A new story demands thought about the Inciting Incident. A story can be divided into rough blocks, called The Inciting Incident, Progressive Complications, Crisis, Climax and Resolution. It’s good to remember that the Inciting Incident (II from now on) must be relevant to the character and directs what is about to happen to him/her. It should not be some dramatic event that is simply witnessed. (That may be where I made my mistake in a romance I’m struggling with now. Sigh.) The II should not happen in back story.
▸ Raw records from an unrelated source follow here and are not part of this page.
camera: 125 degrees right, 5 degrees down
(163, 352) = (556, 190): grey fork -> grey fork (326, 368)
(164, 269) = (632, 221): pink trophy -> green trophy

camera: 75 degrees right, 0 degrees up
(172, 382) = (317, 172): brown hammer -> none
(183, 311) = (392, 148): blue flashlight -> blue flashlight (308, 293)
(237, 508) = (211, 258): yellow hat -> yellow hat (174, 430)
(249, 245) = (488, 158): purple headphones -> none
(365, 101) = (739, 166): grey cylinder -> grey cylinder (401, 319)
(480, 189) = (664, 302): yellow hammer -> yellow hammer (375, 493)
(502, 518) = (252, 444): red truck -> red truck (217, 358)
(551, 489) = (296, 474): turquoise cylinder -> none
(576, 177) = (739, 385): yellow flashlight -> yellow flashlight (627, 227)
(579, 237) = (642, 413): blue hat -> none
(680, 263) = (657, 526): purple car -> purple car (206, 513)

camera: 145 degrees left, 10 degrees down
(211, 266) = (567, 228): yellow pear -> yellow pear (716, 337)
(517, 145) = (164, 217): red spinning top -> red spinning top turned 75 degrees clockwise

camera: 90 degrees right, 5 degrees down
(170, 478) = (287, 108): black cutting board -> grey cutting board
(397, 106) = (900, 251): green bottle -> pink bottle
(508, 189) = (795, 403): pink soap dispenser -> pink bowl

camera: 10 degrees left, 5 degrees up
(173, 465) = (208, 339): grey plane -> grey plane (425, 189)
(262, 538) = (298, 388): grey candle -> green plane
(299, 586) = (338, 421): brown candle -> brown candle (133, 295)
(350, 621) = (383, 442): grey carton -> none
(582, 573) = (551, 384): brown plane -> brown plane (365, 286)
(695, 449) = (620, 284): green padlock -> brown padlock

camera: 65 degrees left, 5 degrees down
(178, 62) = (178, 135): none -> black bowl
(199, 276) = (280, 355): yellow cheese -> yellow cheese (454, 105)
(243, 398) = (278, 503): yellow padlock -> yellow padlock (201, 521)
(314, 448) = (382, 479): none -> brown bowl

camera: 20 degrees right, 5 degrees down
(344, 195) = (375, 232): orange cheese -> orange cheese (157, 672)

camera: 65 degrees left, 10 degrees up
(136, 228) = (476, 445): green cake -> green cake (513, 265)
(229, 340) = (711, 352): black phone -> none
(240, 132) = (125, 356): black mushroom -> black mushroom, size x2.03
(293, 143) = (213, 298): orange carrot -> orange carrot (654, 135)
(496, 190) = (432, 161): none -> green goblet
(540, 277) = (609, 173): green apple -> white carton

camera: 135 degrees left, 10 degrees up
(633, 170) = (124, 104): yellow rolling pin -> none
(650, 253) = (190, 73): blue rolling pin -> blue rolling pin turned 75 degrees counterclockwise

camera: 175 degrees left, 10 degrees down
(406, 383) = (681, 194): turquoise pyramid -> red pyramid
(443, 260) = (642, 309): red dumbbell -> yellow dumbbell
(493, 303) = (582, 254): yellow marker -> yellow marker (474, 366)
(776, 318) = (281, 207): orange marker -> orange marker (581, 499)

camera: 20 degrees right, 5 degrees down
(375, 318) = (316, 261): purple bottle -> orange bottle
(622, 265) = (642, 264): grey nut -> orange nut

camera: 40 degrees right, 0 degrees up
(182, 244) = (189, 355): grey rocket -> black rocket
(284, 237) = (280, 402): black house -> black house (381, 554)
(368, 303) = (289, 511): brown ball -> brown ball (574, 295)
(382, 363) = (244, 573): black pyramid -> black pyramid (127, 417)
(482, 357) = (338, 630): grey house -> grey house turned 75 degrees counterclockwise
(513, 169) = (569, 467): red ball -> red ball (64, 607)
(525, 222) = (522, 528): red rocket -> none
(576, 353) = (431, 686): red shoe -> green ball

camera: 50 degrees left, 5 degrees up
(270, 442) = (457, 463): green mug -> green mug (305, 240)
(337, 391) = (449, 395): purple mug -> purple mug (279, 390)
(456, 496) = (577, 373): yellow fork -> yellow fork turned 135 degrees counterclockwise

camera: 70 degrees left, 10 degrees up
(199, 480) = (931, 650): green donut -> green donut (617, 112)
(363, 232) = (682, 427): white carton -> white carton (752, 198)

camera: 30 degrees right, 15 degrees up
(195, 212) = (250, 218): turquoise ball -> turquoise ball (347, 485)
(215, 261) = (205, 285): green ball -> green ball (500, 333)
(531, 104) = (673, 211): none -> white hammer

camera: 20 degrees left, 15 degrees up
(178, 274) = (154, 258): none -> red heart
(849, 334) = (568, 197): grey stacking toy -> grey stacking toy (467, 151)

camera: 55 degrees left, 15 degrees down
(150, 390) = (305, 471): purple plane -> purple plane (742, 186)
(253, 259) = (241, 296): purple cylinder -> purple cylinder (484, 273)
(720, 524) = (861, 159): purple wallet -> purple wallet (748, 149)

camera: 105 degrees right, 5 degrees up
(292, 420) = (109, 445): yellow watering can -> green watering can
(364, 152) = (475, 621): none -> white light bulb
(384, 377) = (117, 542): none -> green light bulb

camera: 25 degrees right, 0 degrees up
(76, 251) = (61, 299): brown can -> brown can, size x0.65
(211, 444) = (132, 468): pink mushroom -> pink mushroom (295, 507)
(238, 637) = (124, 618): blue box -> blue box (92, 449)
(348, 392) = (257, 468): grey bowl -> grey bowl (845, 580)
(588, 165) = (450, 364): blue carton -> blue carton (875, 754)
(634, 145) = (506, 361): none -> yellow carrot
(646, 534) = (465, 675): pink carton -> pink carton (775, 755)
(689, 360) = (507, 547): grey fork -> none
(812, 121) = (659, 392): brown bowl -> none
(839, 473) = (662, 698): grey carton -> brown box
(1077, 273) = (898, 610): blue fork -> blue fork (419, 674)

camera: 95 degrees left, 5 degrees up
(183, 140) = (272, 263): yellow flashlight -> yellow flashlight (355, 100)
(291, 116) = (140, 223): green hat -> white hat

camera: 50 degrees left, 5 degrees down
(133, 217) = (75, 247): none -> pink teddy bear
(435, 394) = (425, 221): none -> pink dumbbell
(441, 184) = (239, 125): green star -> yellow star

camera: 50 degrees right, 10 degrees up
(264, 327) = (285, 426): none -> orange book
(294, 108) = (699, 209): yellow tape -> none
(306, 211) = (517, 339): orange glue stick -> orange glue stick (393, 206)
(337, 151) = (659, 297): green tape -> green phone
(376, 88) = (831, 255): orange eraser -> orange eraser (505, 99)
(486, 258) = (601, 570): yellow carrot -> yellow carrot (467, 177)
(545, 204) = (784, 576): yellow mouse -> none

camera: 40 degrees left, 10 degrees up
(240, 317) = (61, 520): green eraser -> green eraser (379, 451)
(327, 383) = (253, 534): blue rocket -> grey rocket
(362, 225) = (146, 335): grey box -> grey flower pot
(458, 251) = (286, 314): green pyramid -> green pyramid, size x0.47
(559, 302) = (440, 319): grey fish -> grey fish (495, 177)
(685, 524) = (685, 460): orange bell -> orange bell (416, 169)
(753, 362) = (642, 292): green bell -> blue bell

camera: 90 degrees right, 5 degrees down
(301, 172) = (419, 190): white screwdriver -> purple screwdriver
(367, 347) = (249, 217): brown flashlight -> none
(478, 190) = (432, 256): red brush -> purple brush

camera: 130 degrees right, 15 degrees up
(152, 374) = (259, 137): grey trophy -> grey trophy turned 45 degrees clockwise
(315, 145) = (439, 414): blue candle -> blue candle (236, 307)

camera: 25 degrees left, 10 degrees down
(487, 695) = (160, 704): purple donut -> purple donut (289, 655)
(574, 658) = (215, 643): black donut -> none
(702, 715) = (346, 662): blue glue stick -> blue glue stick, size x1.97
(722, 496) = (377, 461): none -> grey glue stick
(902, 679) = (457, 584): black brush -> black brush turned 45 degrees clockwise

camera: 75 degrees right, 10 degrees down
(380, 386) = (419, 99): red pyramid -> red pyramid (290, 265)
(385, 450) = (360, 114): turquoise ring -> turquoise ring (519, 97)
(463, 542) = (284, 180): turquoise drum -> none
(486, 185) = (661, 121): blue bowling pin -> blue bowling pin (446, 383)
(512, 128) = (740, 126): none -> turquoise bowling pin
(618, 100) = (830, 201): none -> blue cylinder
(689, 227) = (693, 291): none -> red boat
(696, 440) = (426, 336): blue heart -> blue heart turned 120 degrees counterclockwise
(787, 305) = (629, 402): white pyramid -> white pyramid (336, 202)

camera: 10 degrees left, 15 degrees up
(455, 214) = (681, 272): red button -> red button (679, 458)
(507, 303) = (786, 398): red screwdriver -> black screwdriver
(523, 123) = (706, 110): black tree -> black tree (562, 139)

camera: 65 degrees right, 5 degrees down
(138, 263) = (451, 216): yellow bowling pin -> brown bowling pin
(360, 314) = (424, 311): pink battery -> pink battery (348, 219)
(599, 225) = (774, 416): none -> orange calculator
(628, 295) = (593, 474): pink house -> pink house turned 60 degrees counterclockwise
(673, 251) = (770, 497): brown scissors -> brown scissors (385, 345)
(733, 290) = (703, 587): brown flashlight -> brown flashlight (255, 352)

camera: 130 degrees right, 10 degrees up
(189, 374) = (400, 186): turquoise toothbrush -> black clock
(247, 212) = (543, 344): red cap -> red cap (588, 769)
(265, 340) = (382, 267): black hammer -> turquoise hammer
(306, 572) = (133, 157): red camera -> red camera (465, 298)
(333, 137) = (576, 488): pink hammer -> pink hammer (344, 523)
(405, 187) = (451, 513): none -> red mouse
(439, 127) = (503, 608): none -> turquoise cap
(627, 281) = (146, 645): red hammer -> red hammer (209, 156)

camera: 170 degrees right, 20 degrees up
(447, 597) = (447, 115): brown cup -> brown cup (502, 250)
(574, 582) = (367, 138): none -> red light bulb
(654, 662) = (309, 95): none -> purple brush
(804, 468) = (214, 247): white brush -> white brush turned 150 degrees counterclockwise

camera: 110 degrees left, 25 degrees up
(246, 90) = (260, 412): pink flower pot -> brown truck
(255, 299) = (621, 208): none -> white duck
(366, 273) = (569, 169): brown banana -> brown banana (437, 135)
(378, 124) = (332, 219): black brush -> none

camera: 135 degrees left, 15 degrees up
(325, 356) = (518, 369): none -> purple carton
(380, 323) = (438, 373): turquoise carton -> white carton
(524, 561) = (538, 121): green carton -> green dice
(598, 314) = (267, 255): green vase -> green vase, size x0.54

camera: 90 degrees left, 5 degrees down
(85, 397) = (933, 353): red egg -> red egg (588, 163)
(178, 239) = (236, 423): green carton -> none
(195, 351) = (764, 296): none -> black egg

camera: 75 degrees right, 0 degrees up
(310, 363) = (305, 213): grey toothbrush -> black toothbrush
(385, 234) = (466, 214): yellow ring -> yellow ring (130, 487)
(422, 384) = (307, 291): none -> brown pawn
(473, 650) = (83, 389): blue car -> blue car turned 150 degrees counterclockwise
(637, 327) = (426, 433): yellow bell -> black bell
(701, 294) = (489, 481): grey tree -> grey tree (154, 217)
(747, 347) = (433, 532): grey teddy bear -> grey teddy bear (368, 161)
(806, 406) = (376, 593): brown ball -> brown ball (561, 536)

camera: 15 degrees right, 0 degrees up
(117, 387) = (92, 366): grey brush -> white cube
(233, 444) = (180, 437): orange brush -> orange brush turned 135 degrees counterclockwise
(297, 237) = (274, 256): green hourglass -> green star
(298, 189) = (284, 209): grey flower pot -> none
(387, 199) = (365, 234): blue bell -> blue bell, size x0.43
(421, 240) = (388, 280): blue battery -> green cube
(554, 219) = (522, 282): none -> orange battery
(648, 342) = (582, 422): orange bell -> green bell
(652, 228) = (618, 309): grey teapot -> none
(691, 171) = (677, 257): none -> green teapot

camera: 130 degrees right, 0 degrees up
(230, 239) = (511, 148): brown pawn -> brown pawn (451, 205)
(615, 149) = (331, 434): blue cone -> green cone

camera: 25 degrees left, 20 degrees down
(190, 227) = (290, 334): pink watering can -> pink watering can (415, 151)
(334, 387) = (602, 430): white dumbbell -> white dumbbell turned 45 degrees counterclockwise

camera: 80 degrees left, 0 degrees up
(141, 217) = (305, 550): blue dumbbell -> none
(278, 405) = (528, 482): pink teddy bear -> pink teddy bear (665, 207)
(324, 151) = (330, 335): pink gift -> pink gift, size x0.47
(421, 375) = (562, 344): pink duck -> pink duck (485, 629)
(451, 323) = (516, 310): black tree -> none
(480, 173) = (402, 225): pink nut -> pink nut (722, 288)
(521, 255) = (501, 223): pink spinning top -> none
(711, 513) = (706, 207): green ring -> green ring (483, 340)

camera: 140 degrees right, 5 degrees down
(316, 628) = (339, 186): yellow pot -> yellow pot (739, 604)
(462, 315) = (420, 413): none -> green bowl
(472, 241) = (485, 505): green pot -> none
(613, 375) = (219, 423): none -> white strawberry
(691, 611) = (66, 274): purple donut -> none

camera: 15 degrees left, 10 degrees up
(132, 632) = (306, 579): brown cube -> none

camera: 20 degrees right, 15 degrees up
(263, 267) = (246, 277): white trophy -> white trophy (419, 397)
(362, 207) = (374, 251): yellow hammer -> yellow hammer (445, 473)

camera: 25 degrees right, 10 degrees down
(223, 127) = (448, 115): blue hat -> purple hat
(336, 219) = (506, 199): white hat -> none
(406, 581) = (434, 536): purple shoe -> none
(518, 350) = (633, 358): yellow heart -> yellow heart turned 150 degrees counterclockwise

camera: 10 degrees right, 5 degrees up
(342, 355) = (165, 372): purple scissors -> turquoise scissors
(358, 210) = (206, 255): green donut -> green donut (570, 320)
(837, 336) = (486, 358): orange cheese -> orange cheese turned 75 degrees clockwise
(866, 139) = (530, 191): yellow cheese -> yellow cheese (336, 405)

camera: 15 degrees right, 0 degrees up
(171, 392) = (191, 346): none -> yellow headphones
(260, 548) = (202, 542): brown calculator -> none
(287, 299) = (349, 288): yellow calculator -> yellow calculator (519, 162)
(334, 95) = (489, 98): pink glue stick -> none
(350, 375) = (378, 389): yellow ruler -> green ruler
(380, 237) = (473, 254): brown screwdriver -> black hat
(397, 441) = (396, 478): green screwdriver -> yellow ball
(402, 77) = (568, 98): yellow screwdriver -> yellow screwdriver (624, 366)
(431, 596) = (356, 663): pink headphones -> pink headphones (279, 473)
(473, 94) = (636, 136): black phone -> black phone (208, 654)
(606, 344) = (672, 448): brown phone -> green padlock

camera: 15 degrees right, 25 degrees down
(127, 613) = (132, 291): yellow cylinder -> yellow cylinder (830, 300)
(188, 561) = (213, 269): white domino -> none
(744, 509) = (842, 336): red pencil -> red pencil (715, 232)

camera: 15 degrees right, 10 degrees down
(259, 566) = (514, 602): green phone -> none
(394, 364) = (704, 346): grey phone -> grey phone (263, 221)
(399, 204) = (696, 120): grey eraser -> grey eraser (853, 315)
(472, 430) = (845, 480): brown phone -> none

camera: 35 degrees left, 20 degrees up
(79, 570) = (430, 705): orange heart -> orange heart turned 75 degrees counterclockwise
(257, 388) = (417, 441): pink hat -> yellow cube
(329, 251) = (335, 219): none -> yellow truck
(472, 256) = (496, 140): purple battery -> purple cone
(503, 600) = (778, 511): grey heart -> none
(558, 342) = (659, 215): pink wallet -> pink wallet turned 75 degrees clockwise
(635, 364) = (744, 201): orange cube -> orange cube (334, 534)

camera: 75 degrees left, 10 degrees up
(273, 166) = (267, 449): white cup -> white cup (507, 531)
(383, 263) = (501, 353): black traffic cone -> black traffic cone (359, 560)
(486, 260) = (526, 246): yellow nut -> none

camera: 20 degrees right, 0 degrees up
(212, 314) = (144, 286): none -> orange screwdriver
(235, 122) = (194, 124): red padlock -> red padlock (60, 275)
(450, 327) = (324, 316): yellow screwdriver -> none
So – the II upsets the protagonist’s life, puts forces out of whack, and the protagonist must respond. Usually he focuses on doing something to bring the balance back to normal, or the way he wants it to be. This sets him off on a quest to gain what he wants against the forces of antagonism, which may be inner and personal or outer and extra-personal. Sometimes, he refuses to respond, and reacts by inaction, and that too causes or brings about reaction. In decided what to do (or not to do) the protagonist should reveal some long held dream or unconscious desire, and the reader should pick up on it. The Spine of the Story, the long arc that carries through the entire story, has its birth in the II. The Bond films were an example – the arch villain made a move that upset the status quo, and Bond’s focus was to defeat him. Until recently, Bond never had an unconscious desire, but with the Daniel Craig stories, he has, and that is to revenge Vesper’s death. Sometimes the unconscious desire becomes the story spine, or merges very closely with the major story, and then makes for a more complex hero and story arc.
We’ve had four days of glorious weather, and the pictures are from a trip to Keswick on Friday.